Taylor did the test, and his first time in an Indy car was one of the most stressful times of his life. He wanted to be perfect, didn't want to be difficult, and was extremely nervous in the Penske shop.
Yet Pagenaud found Taylor a pleasant testing partner who showed up wanting only to help the team. Many times, a driver can take a similar test and turn it into a self-promoting tryout. Adding to the pressure for Taylor, though, the test was conducted with Pagenaud's car and engine for the season-opening race at St. Pete. (Pagenaud finished second.)

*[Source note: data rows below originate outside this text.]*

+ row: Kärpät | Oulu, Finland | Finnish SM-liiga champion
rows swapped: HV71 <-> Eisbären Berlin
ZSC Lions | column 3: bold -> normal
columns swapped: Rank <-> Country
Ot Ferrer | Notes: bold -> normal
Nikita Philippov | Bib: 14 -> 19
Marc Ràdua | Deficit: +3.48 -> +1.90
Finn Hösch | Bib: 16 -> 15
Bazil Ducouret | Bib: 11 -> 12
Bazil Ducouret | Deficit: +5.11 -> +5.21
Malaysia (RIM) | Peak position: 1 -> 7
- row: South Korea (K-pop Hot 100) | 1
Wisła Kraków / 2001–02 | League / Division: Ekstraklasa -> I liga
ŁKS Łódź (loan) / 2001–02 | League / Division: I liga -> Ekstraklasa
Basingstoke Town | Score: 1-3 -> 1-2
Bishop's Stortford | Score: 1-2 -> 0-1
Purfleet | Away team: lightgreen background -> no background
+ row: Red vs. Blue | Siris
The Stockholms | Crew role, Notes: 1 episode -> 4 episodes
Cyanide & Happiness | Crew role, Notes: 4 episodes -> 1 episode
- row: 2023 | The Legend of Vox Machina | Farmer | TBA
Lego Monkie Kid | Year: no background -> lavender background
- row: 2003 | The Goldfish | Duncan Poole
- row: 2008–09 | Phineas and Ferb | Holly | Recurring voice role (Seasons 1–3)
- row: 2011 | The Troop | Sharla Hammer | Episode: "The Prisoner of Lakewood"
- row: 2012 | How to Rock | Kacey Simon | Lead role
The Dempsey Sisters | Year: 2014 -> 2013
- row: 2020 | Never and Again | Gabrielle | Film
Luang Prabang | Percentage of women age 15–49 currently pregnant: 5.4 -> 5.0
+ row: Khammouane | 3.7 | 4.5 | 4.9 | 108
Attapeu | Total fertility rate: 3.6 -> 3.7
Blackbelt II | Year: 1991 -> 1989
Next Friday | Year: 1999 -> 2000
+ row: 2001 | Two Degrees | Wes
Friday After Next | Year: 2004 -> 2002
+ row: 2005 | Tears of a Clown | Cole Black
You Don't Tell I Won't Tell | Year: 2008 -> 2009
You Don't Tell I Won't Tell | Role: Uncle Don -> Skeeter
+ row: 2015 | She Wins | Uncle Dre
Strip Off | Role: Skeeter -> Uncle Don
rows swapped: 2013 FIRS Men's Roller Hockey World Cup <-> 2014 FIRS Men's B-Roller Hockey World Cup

"He could have been the selfish driver who looked at it, 'I have an opportunity with Penske and I'm going to show them what I can do because I want that ride someday,'" the IndyCar champion said. "But he went into it thinking about helping the race team. He drove perfectly, didn't make any mistakes, he was on pace very quickly and his feedback was fantastic. He's showed he's a very mature young man, and a great talent.
"I pushed him a little bit, and he enjoyed it because he's so humble. I enjoy working with someone so humble."
Taylor will tell you that if nothing comes of his test with Penske, it will be OK. Sure he dreamt of fame and fortune as a race car driver, but at heart, he's Wayne Taylor's son and he loves the world of sports cars.
The way life has turned since January has been a thrilling ride for Taylor, who for once is getting some of the spotlight hogged by extroverted Jordan. It didn't help Ricky's brand that Jordan picked up a class win in the 24 Hours of Le Mans, and is the one everyone talks about.
"This whole thing has been a confidence builder," Ricky said. "Obviously, I am same the person. I didn't suddenly learn how to drive. It's just nice to have a sigh of relief to have a win under my belt, and my name is respected, to have that time at Daytona, it's a relief. A big sigh of relief for my career. Me and my brother have both proven ourselves independently of each other."
Is that enough?
"If I spend the rest of my life racing sports cars, at this level, racing for wins, representing a great company (General Motors)," he said, "that's all I could ever want. I'm lucky to be in that position."